**PAGE EXTRACT**.
=-=-=-=-=
13.10 Working With streambuf Streams

iostreams are the formatting part of a two-part (input or output) system. The other part of the system is made up of streambuf streams, which work with input or output of unformatted streams of characters.

You usually use streambuf streams through iostreams, so you don’t have to be familiar with them in detail. You can use streambuf streams directly if you choose to, for example, if you need to improve efficiency or to get around the error handling or formatting built into iostreams.

13.10.1 streambuf Pointer Types

A streambuf consists of a stream or sequence of characters and one or two pointers into that sequence. Each pointer points between two characters. (Pointers cannot actually point between characters, but thinking of them that way can be helpful.) There are two kinds of streambuf pointers:

  • A put pointer, which points just before the position where the next character will be stored

  • A get pointer, which points just before the next character to be fetched

A streambuf can have one or both of these pointers.
=-=-=-=-=
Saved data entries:
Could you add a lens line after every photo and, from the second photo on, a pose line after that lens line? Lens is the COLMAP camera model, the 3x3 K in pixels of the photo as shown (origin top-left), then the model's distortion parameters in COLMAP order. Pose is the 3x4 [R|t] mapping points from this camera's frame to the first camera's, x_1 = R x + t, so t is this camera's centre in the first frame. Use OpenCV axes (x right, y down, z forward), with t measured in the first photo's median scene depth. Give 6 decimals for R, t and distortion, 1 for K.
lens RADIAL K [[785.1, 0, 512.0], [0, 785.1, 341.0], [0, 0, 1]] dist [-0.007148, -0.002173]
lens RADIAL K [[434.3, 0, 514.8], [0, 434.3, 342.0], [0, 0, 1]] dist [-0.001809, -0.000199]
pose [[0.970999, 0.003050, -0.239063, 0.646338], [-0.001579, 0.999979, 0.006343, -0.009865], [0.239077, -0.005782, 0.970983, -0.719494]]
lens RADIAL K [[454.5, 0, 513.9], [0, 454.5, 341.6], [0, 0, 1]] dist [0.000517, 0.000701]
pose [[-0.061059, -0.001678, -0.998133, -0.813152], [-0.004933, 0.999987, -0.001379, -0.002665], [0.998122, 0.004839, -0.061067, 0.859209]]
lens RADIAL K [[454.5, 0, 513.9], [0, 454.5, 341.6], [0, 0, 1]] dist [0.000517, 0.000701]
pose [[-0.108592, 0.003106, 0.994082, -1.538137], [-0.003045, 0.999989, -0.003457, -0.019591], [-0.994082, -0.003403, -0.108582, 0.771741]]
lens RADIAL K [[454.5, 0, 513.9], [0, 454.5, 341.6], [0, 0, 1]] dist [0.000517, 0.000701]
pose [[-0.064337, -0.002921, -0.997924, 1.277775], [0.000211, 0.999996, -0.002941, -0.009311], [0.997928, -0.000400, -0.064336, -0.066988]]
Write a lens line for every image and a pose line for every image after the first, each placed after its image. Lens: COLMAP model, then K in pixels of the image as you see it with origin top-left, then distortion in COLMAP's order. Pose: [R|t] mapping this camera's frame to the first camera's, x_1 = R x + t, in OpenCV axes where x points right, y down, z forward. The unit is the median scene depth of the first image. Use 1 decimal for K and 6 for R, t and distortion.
=-=-=-=-=
**TASK**.
Can you carry on the section on streambuf streams, picking up after its last sentence? The listing isn't needed for anything here.

**RESULT**.
The positions of the pointers and the contents of the sequences can be manipulated in various ways. Whether or not both pointers move when manipulated depends on the kind of streambuf used. Generally, with queue-like streambuf streams, the get and put pointers move independently. With file-like streambuf streams the get and put pointers always move together. A strstream is an example of a queue-like stream; an fstream is an example of a file-like stream.

13.10.2 Using streambuf Objects

You never create an actual streambuf object, but only objects of classes derived from class streambuf. Examples are filebuf and strstreambuf, which are described in the filebuf(3CC4) and ssbuf(3) man pages. Advanced users may want to derive their own classes from streambuf to provide an interface to a special device or to provide other than basic buffering. The sbufpub(3CC4) and sbufprot man pages (3CC4) discuss how to do this.

Apart from creating your own special kind of streambuf, you might want to access the streambuf associated with an iostream to access the public member functions, as described in the man pages. In addition, each iostream has a defined inserter and extractor which takes a streambuf pointer. When a streambuf is inserted or extracted, the entire stream is copied.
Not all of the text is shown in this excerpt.